Updated on August 5, 2015, at 12:55 p.m. ET
President Obama said Wednesday the deal with Iran on its nuclear program does not resolve all our problems with the Islamic republic, “but it achieves one of our most critical security objectives.”
“This is the strongest nonproliferation agreement ever negotiated,” Obama said.
Obama’s speech was at American University, the same place President Kennedy called for diplomacy and nuclear disarmament at the height of the Cold War. Wednesday’s speech also fell on the anniversary of the nuclear test-ban treaty signed by the U.S., U.K. and the Soviet Union in 1963. Obama said the agreement builds on that strong tradition of Cold War-era diplomacy.

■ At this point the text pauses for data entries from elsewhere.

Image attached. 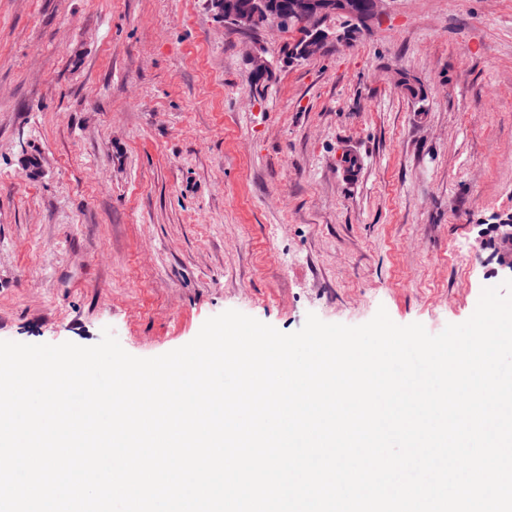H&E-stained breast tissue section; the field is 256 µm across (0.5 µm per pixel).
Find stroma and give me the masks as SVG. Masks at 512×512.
<instances>
[{
  "label": "stroma",
  "instance_id": "stroma-1",
  "mask_svg": "<svg viewBox=\"0 0 512 512\" xmlns=\"http://www.w3.org/2000/svg\"><path fill=\"white\" fill-rule=\"evenodd\" d=\"M297 37L262 31L260 98L209 0H0V340L472 315L506 279L474 246L512 221V0H391L301 62Z\"/></svg>",
  "mask_w": 512,
  "mask_h": 512
}]
</instances>
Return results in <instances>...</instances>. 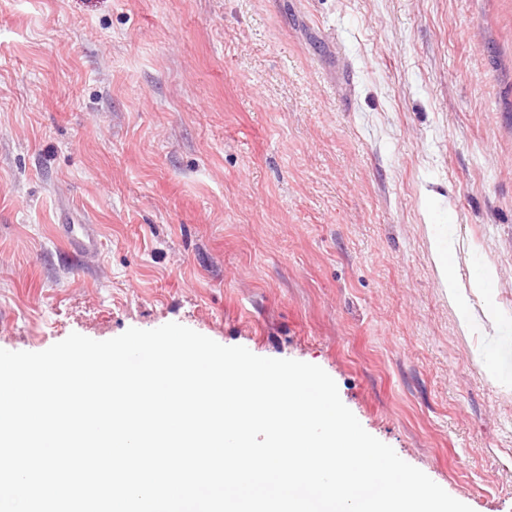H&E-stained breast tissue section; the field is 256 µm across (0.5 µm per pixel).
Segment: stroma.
<instances>
[{
	"mask_svg": "<svg viewBox=\"0 0 512 512\" xmlns=\"http://www.w3.org/2000/svg\"><path fill=\"white\" fill-rule=\"evenodd\" d=\"M170 322L512 512V0H0V349ZM56 232L75 254L95 253L99 248L100 238L96 225L75 224L69 219L67 211L60 212Z\"/></svg>",
	"mask_w": 512,
	"mask_h": 512,
	"instance_id": "1",
	"label": "stroma"
}]
</instances>
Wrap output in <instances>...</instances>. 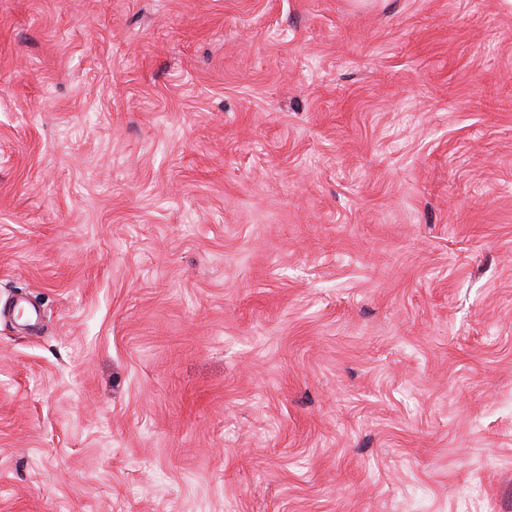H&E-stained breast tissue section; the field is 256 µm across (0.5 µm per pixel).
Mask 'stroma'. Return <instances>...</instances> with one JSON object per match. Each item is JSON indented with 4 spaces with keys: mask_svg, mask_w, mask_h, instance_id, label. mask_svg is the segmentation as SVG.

The agreement with Iran has praised by many nonproliferation experts, but criticized on Capitol Hill as well as in Israel, where Prime Minister Benjamin Netanyahu has called it a “historic mistake.” Critics say the deal offers Iran many incentives, including sanctions relief, and gets too little in return.
Obama, in his speech Wednesday, spoke directly to the Israeli people, saying their concerns were “understandable,” given the nature of Iran’s theocratic regime, but: “A nuclear-armed Iran is far more dangerous … than an Iran that benefits from sanctions relief.”